Comments by "looseycanon" (@looseycanon) on "Apple slaves revolt, destroy factory over $7/month pay" video.

  1. Let me play a devil's advocate right now. While I passionately hate Apple, I really don't think this is their mess to clean up. I happen to know, that Wistron doesn't just do Apple, as my former collegue now works at Wistron in a different country. He does more "normal" gear and he never mentioned this kind of abuse. In the mean time, this is not first and I'm quite certain not last case of unspeakable stuff happening in India. Also, is this isolated incident within the company, or is this widespread? Because, if there are multiple Wistron plants and this can be found in just one, then we're at a different case.
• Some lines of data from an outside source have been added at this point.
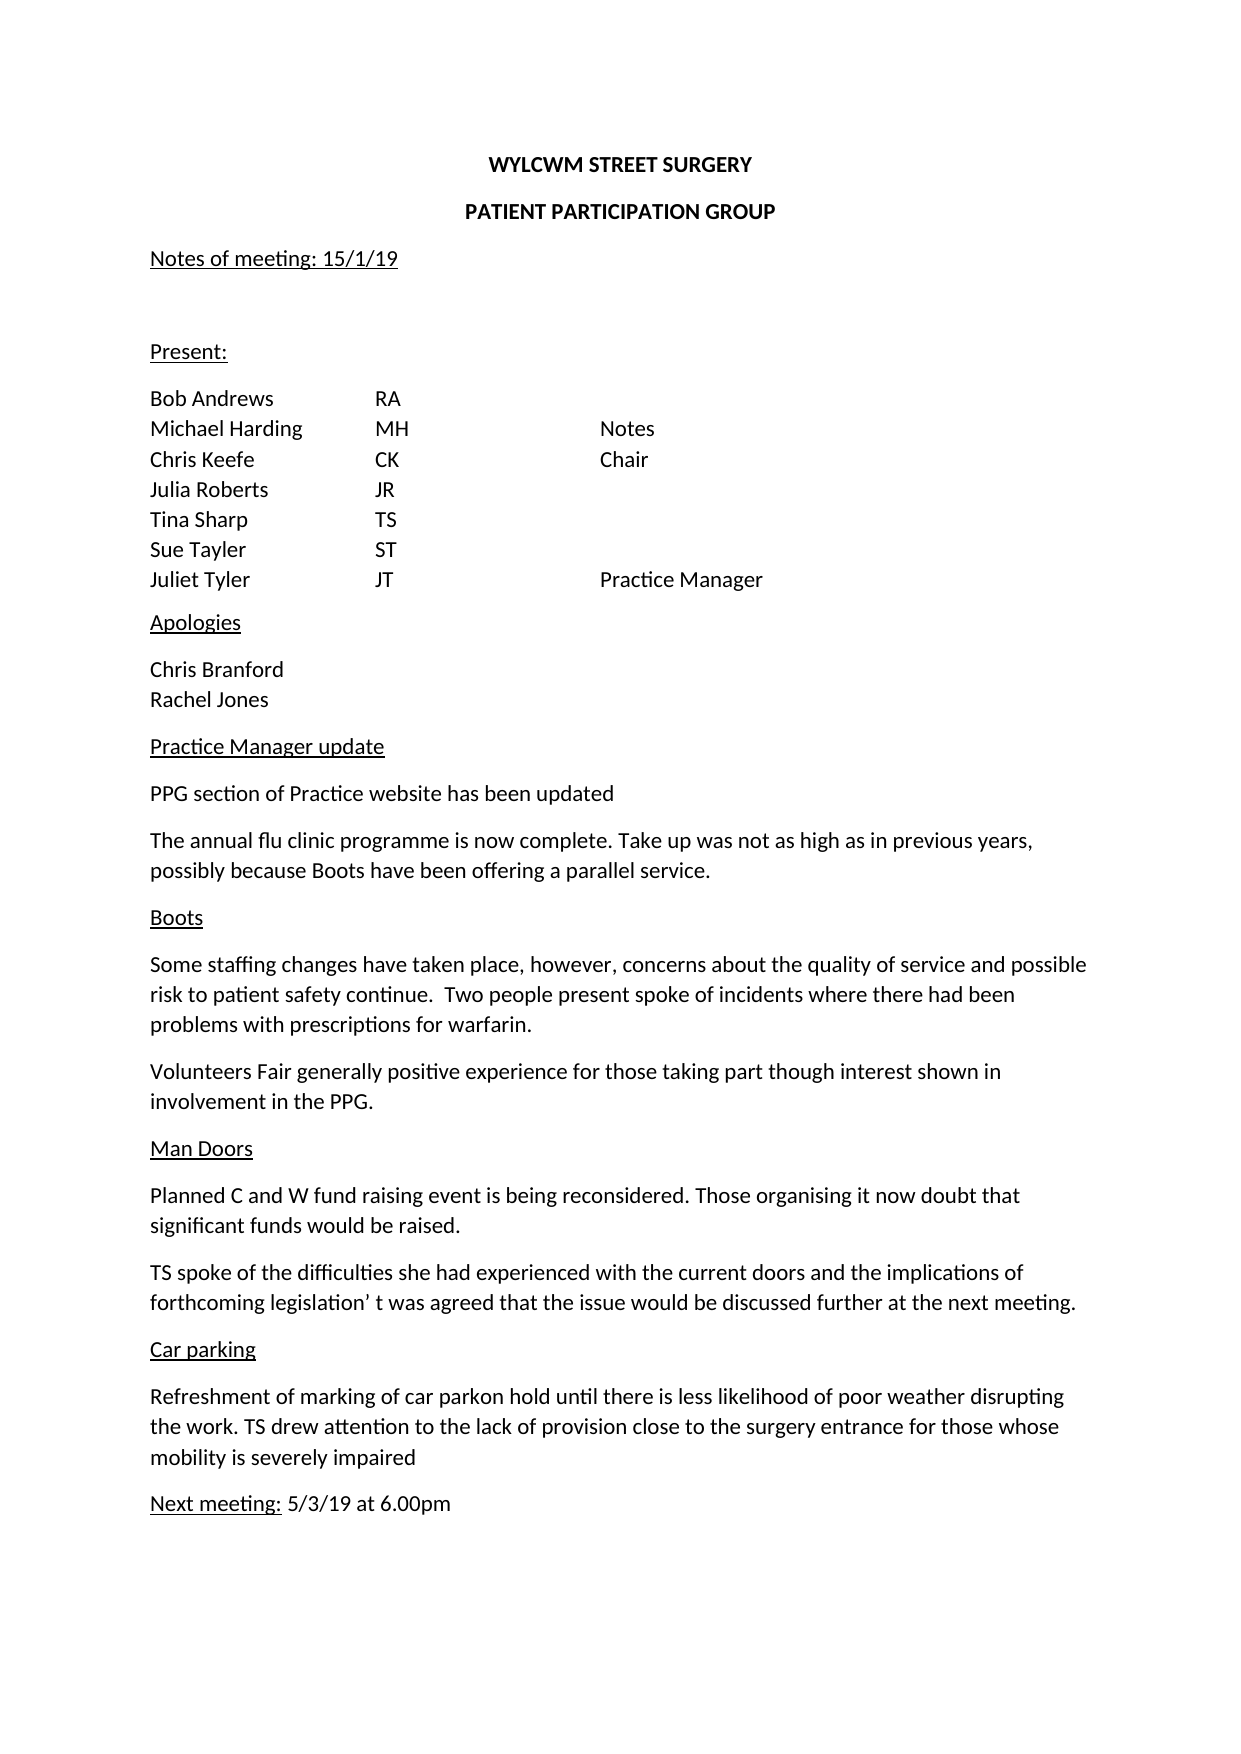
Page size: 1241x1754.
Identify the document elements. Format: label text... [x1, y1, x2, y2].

text Chris Branford [150, 655, 1090, 683]
text Practice Manager update [150, 732, 1090, 760]
text Sue Tayler ST [150, 535, 1090, 563]
text Planned C and W fund raising event is being reconsidered. Those organising it now doubt that significant funds would be raised. [150, 1181, 1090, 1239]
text Juliet Tyler JT Practice Manager [150, 566, 1090, 594]
text Bob Andrews RA [150, 384, 1090, 412]
text Next meeting: 5/3/19 at 6.00pm [150, 1489, 1090, 1518]
text Apologies [150, 608, 1090, 636]
text Car parking [150, 1335, 1090, 1363]
text Volunteers Fair generally positive experience for those taking part though interest shown in involvement in the PPG. [150, 1057, 1090, 1116]
text Michael Harding MH Notes [150, 414, 1090, 443]
text PATIENT PARTICIPATION GROUP [150, 197, 1090, 225]
text Chris Keefe CK Chair [150, 445, 1090, 473]
text TS spoke of the difficulties she had experienced with the current doors and the implications of forthcoming legislation’ t was agreed that the issue would be discussed further at the next meeting. [150, 1258, 1090, 1317]
text Rachel Jones [150, 685, 1090, 713]
text Tina Sharp TS [150, 505, 1090, 533]
text Julia Roberts JR [150, 475, 1090, 503]
text Boots [150, 903, 1090, 931]
text WYLCWM STREET SURGERY [150, 150, 1090, 178]
text PPG section of Practice website has been updated [150, 779, 1090, 807]
text Present: [150, 337, 1090, 366]
text Refreshment of marking of car parkon hold until there is less likelihood of poor weather disrupting the work. TS drew attention to the lack of provision close to the surgery entrance for those whose mobility is severely impaired [150, 1382, 1090, 1471]
text The annual flu clinic programme is now complete. Take up was not as high as in previous years, possibly because Boots have been offering a parallel service. [150, 826, 1090, 884]
text Some staffing changes have taken place, however, concerns about the quality of service and possible risk to patient safety continue. Two people present spoke of incidents where there had been problems with prescriptions for warfarin. [150, 950, 1090, 1038]
text Notes of meeting: 15/1/19 [150, 244, 1090, 272]
text Man Doors [150, 1134, 1090, 1162]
Joshua Fluke had a spat with quite a few companies and actual full on confrontation with one company from India specifically over wages (and let's take difference in prices out of the question for a minute), but things quickly escalated in to slave labour conditions with a couple. Traditionally, it's not job of a company to police other companies beyond quality checks and probably checking certifications, because you really begin to blur boundaries of companies. If Apple has the responsebility for Wistron and has to make sure, that Wistron's employees get payed enough to comfortably live, where are the boundaries betwene the two companies? Aren't they then really one and the same? If so, what tax implications does that have? (and that's just one field!) And that's just situation of one brand/company being serviced by another. What if the service provider has multiple clients with same degree of responsebility for his employees' wage, do all these companies become essentially one through shared responsebility? I really don't think this has acceptable answers without state authority to enforce minimal standards, because companies won't do that beyond marketing potential at top end of effort. Therefore, I'd argue there is something wrong with laws and/or their enforcement in India.